Je redoute des bousculades à l’entrée du centre, je préviens le commissariat de mes préoccupations, qui s’avéreront infondées, bien que d’autres centres aient été vandalisés.

Dimanche 17 janvier
Je n’ai pas assez d’infirmier ni de médecin pour ouvrir demain. Il le faut pourtant : tous les rendez-vous sont pris. J’envoie des SMS et des mails à tous mes contacts. Dans la soirée, un peu de découragement. Je poste un message sur la page Facebook des remplaçants en pays de Loire. Bingo. En moins d’une heure 6 jeunes remplaçants se proposent de venir remplir les créneaux de la semaine. Je les appelle l’un après l’autre, je leur explique quel sera leur travail, je prends leurs coordonnées et je remplis le planning. Je leur demande s’ils ont une carte professionnelle de santé électronique pour faire la saisie des vaccins sur le site de la sécu Ameli-pro.

Entre temps, une journaliste d’un quotidien national, que je connais, m’appelle pour me demander comment ça va. Je vide mon sac : une impréparation totale qui nous met dans une bousculade et une tension. Je lui donne les détails.
Nuit de dimanche à lundi, je me réveille en sursaut : il faut un thermomètre pour vérifier que les gens ne sont pas malades. J’envoie un mail au pharmacien de mon quartier pour qu’il m’en mette 3 de côté. Il est 4 heures du matin. Je les paierais de ma poche car il n’y a pas de budget pour ça. Le pharmacien me regarde d’un drôle d’air lorsque je passe les chercher à midi le lendemain.

Lundi 18 janvier
Je me lève très tôt, ma petite voiture est pleine de matériel. Au centre les informaticiens de la CPMA et de la ville s’affairent. Tout à l’air de marcher mais il n’y a que 3 ordinateurs et pas encore d’électricité dans les box. Il ne faudra pas oublier de les mettre à recharger dans la cuisine transformée en salle de soin improvisée entre midi et 14 heures et le soir.

Extraits du listing:
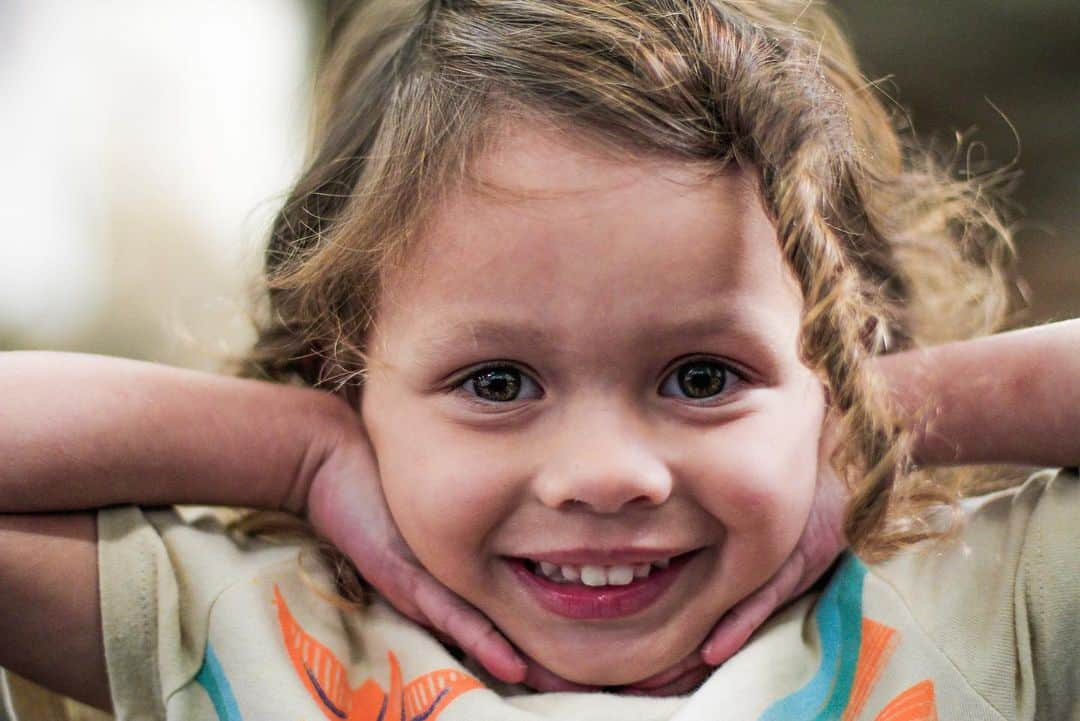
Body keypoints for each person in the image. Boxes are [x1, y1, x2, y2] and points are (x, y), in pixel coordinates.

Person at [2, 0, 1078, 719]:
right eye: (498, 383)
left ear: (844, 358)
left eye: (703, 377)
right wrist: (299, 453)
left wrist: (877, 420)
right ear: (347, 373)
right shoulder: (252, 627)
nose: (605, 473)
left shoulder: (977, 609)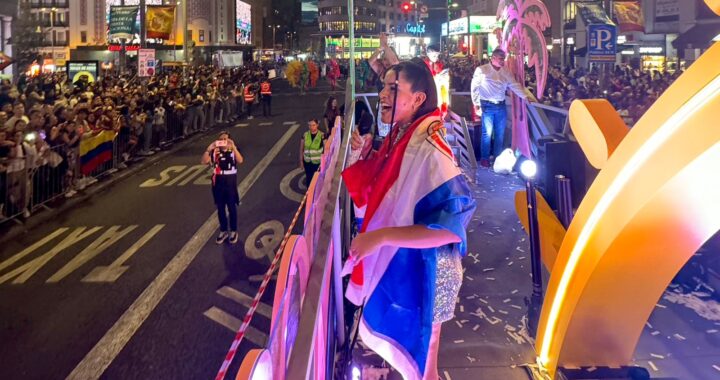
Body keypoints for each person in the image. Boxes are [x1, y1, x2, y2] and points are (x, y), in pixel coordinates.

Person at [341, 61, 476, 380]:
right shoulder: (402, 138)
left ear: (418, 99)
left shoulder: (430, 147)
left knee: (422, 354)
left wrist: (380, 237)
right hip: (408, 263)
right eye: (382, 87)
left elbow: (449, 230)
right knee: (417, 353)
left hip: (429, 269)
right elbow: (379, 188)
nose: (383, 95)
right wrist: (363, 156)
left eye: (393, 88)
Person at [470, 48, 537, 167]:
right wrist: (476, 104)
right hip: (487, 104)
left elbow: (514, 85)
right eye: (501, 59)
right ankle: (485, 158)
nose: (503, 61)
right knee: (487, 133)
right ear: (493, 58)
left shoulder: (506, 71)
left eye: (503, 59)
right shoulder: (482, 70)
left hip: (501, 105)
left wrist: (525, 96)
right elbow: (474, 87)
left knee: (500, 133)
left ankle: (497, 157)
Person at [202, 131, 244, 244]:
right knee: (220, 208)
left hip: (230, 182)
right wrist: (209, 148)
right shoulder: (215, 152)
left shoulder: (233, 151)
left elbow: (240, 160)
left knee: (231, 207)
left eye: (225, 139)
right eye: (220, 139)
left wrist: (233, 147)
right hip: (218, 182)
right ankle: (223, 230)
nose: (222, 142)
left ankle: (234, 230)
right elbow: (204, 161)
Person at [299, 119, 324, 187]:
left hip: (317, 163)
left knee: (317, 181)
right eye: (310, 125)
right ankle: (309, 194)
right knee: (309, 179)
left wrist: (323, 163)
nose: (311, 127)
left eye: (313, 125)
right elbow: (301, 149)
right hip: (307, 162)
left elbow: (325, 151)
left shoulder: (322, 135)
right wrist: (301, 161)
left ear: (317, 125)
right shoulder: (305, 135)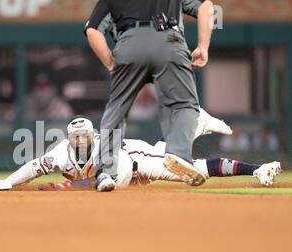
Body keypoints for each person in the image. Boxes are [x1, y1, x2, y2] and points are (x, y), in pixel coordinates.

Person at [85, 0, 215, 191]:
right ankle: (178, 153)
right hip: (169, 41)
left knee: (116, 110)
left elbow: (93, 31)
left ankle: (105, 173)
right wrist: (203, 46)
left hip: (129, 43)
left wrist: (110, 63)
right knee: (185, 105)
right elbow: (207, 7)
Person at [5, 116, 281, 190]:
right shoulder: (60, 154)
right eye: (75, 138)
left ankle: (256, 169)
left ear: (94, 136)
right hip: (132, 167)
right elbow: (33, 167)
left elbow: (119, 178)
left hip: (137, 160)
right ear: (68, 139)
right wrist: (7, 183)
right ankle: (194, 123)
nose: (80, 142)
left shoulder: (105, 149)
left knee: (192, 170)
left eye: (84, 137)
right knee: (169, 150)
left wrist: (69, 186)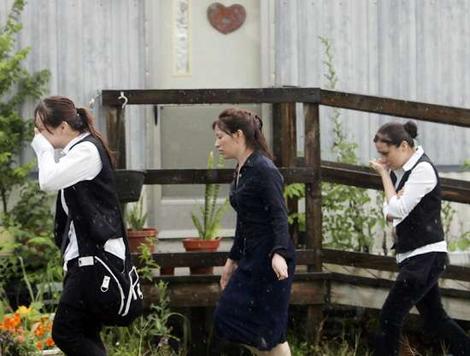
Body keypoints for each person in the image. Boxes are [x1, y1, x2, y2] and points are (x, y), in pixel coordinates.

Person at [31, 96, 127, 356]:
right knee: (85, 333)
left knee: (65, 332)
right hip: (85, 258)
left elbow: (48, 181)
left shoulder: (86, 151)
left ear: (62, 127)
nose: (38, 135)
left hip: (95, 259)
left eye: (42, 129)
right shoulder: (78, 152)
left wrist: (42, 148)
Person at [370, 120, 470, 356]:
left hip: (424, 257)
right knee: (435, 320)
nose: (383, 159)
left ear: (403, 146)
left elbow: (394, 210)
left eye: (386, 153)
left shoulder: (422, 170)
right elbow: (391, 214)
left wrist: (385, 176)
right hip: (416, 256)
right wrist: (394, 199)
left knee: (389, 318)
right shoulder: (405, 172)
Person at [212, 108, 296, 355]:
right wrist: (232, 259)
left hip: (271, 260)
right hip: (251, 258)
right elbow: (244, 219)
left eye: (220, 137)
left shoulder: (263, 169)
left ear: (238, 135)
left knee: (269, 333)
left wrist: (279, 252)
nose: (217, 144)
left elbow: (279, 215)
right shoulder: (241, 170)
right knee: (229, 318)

Énoncé: D'après l'extrait, combien de jeunes remplaçants se proposent en moins d'une heure après le message posté sur Facebook ? Le listing ne sert à rien ici.

Réponse: Six jeunes remplaçants se proposent.